Un décret publié au Journal officiel le 24 décembre assouplit la mise en œuvre des Zones à faible émission (ZFE), en précisant les modalités de dérogation applicables aux agglomérations de plus de 150.000 habitants, où la mesure doit se déployer à partir de 2025. Ainsi, les agglomérations où les concentrations moyennes en dioxyde d’azote (NO2) sont inférieures à 10 microgrammes par mètre cube seront exemptées de ZFE, à condition que ces mesures aient été constatées (ou modélisées) sur trois années durant les cinq dernières années.
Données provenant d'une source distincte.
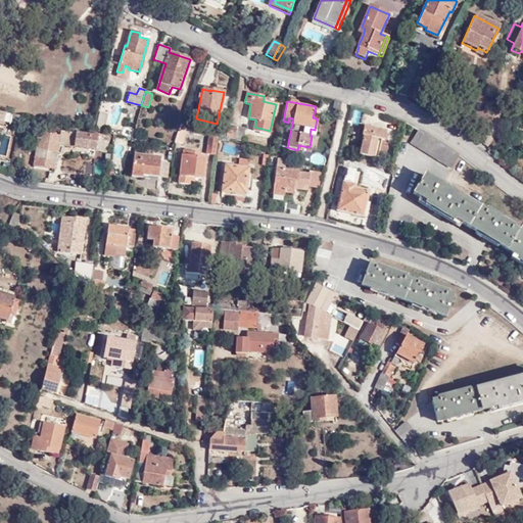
[(228,124),(224,139),(233,142),(235,136),(237,126),(228,124)]
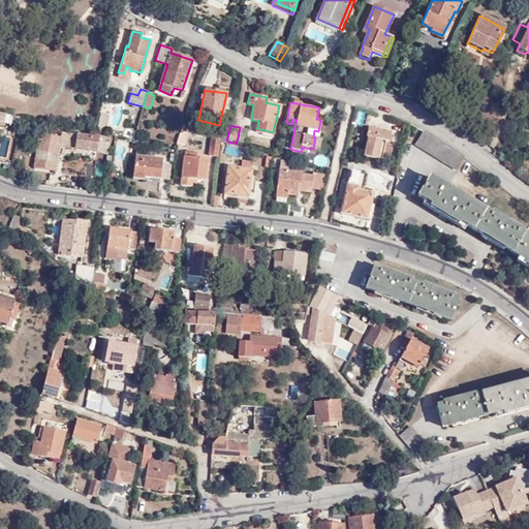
[(240,127),(238,137),(236,144),(245,146),(248,129),(240,127)]
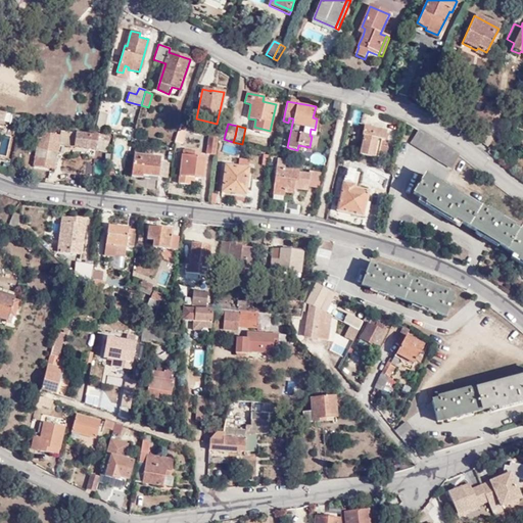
[(185,144),(188,128),(179,127),(176,142),(185,144)]
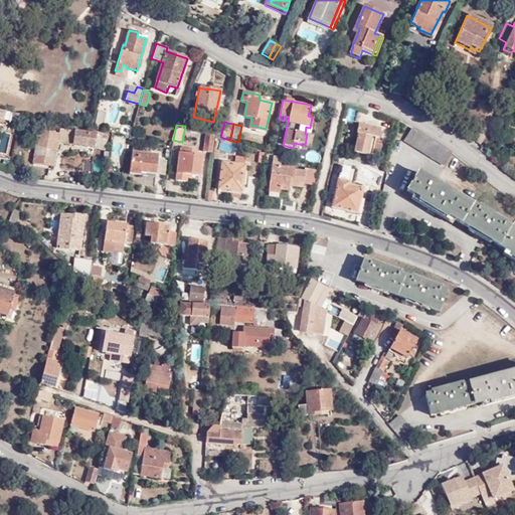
[(376,140),(378,140),(380,131),(359,126),(357,135),(358,136),(354,154),(372,157),(376,140)]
Potentiellement, une dizaine de villes françaises sont dans ce cas, ou s’en rapprochent: Saint-Nazaire, Angers, Brest, La Rochelle, Le Mans, Orléans, Pau, Poitiers, Tours… Mieux encore: les collectivités locales pourront échapper à la ZFE si elles démontrent, au plus tard 18 mois avant la date fatidique de 2025 (c'est-à-dire mi-2023), que les mesures déjà prises vont permettre d’entraîner une baisse des concentrations de NO2 à court terme. Soumis à la validation préfectorale, ces assouplissements devraient permettre aux élus concernés d’éviter de prendre des mesures largement impopulaires, alors que les contraintes financières leur laissent peu de latitude pour proposer une offre de transports alternative à automobile.

Ces dérogations ne changent rien à la situation dans les métropoles, où plusieurs ZFE ont été renforcées au 1er janvier 2023: Montpellier (interdiction aux Crit’air 5 pour les véhicules légers, Crit'air 4 et plus pour les véhicules utilitaires léger et les poids lourds), Nice (Crit'air 5 pour les véhicules légers et VUL, et Crit'air 4 et plus pour les poids lourds), Reims (Crit'air 4 et plus), et Strasbourg (Crit’air 5 et non classés).